**Document excerpt:**
§


    I would just check with the seller that the artificial grass isn’t covering up ground elder, Japanese knotweed, tree roof suckers or horsetail ... or that the area isn’t so badly drained and/or shady that nothing, not even grass, will grow. 

    Good luck and let us know how you get on 👍 
    “I am not lost, for I know where I am. But however, where I am may be lost.” Winnie the Pooh







  • EricaheatherEricaheather North West uk Posts: 204
    We had artificial grass put in due to really bad drainage, making the garden unusable. They put a good layer of stone aggregate underneath and used a whacker to compact it together. Maybe before you drag it all out, lift a corner and see what's there, so you know what you're facing, and possible cost implications etc. As @Dovefromabove suggests very sensibly, ask why the artificial grass is down, there may be a good reason. 
  • EricaheatherEricaheather North West uk Posts: 204
    And best of luck with the house move!  :)

§

**Work instructions:**
1. In the artificial grass forum posts, what was put underneath the artificial grass in the garden with bad drainage?
2. Extend the artificial grass forum thread past its final post.

[Bounding box coordinate data]

§

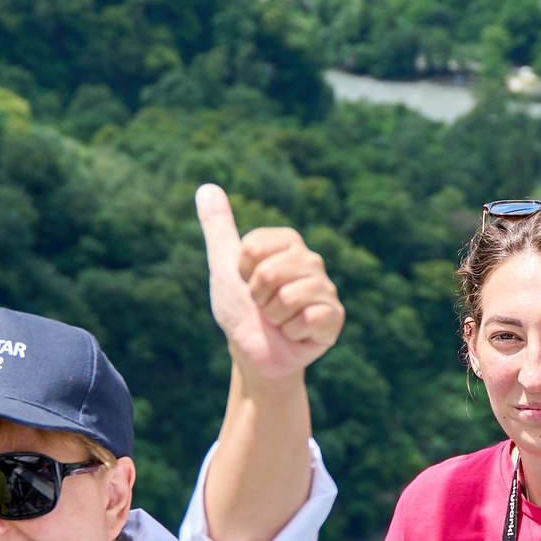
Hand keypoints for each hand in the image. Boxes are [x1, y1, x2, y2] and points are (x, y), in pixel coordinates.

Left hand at [197, 184, 342, 382]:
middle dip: (257, 296)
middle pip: (270, 272)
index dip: (242, 271)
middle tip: (263, 305)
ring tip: (278, 319)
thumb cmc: (240, 308)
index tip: (246, 282)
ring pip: (289, 297)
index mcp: (288, 243)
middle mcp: (312, 261)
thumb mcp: (224, 265)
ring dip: (273, 316)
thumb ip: (218, 227)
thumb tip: (206, 187)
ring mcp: (325, 289)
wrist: (253, 352)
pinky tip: (295, 333)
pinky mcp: (334, 317)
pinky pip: (308, 318)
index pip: (254, 248)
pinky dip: (291, 332)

§

**Outputs in order:**
1. A good layer of stone aggregate, compacted with a whacker.

2.
  • BobTheGardenerBobTheGardener Leicestershire, UKPosts: 11,336
    If it has been laid properly, there will be an inch or so layer of sharp sand and 2-3 inches of hardcore below that.  They usually then use a whacker plate machine to compact it all down before laying the artificial turf, so the ground will be compacted and need breaking up.  Depending on the type of soil below and the size of the hardcore, you could dig or rotovate everything together or remove the hardcore/sand and then break-up the compacted soil.
    If you are lucky and the astroturf was laid directly on soil, I would proceed as Dove says, adding as much well rotted manure as you can get (at least 4 inches) and then mulch the surface with more and leaving over winter.  If in no rush to start growing until next spring, you could even get away with using fresh manure this first time.
    If the ground turns out to be poorly drained or otherwise unsuitable for growing crops then raised beds are always an option. 
    Either way, mulch the surface with well-rotted manure and/or home made compost each autumn and the soil ecosystem will develop and look after everything for you.
    A trowel in the hand is worth a thousand lost under a bush.
  • wild edgeswild edges The north west of south east WalesPosts: 7,526
    Maybe you could use the prep work to your benefit and make raised beds and ponds with gravel paths on top of the ground that's there?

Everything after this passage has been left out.